Most city dwellers will own a car at some point. And for those that don’t it’s probably very safe to say they will travel in one at some stage. In short, cars are very much a part of our everyday life. Surprisingly though, there are very few people who are mechanically minded or who even have a slight understanding of how and why they work. Cars bring them lots of complicated parts and processes. The internal combustion engine being one. But next level are questions like how does the power get from eth engines to the wheels? In this regard it is done through the gears and their ‘friend’ the clutch, an item that like so many other components of a car needs to be changed from time-to-time. But what exactly is a clutch and how do you know when it needs to be changed. Here are answers to some of these questions:
What is it exactly?
It is through the clutch that you are able to change gears smoothly and in turn deliver power to the wheels. Assuming your car is not an automatic there are three foot pedals, the accelerator, the brake and the clutch and without a doubt it is the clutch that works the hardest and is the most complicated, hence the need to replace it from time to time. Regardless of whether you intend to do the replacement yourself or not a good place to start is online. Enter a phrase like ‘Subaru brz clutch kit’ into a search engine to find details of where to find he component or, where to find somebody who will perform the work for you.

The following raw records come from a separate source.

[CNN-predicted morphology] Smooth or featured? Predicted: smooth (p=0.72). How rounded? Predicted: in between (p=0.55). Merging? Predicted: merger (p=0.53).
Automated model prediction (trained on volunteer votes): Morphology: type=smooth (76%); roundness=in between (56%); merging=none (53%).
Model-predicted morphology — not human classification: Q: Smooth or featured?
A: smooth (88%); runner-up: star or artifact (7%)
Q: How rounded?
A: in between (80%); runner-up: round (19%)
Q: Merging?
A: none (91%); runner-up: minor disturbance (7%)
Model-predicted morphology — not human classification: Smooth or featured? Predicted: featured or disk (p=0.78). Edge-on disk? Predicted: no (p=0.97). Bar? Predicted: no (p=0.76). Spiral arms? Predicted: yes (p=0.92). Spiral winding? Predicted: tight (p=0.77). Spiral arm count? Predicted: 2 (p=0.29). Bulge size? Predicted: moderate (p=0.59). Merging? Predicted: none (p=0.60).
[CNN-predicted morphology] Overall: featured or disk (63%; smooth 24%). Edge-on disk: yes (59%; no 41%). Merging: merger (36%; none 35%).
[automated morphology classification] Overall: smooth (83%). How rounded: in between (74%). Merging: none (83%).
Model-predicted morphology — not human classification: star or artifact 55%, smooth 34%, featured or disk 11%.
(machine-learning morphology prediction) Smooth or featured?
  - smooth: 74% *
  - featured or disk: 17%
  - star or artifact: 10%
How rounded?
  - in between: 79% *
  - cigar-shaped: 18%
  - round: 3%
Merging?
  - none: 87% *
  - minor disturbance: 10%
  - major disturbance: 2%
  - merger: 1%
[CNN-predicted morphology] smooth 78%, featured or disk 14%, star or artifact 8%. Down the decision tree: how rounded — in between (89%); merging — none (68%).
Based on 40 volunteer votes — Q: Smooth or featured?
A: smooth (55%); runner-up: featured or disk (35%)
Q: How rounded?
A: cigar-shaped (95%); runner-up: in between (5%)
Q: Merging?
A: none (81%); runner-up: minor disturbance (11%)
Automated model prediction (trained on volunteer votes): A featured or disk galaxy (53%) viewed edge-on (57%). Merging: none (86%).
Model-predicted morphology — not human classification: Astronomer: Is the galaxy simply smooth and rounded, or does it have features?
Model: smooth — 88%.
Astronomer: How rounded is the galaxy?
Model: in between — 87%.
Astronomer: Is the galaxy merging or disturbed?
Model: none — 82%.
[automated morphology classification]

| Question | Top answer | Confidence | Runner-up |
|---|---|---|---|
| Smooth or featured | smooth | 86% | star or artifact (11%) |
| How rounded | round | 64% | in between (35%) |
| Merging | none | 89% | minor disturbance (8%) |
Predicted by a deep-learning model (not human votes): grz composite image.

When does the kit need replacing?
It is not always easy to know the clutch lit needs to be switched out, but the first important step is to be aware that this is a thing that needs to happen. People with a vague understanding of automotive mechanics know that things like the oil and the sparkplugs need to be switched, but most never think about things like clutch kits and brake pads. The primary signs that the clutch is worn and needs replacing are when gear changes become less easy and when there seems to be a lack of power being transferred from the engine to the wheels.
Do automatics have a clutches?
This is a complicated question, but the short answer is ‘no’. While an automatic does have similar things to the clutch it doesn’t actually have a clutch. Instead it has what is known as a torque converter which, in a similar way to the clutch connects the engine and the transmission which in turn imparts movement to the wheels.
Can I do the replacement myself?
This is not something that is recommended although if you are a real mechanical wizard you could give it a maintenance try. If this is something that want to experiment with then start with an older model car that has fewer computerized and electrical components. It is the same logic that would apply to changing a set of spark plugs. If you are going to dabble under the hood of a car for the first time then start by doing it with an experienced mechanic and start by doing it on a car that is easy to understand. A 1970 model mini is a whole lot easier to work on and a whole lot less problematic to fix if you get it wrong than would be a 2018 Jaguar or Porsche.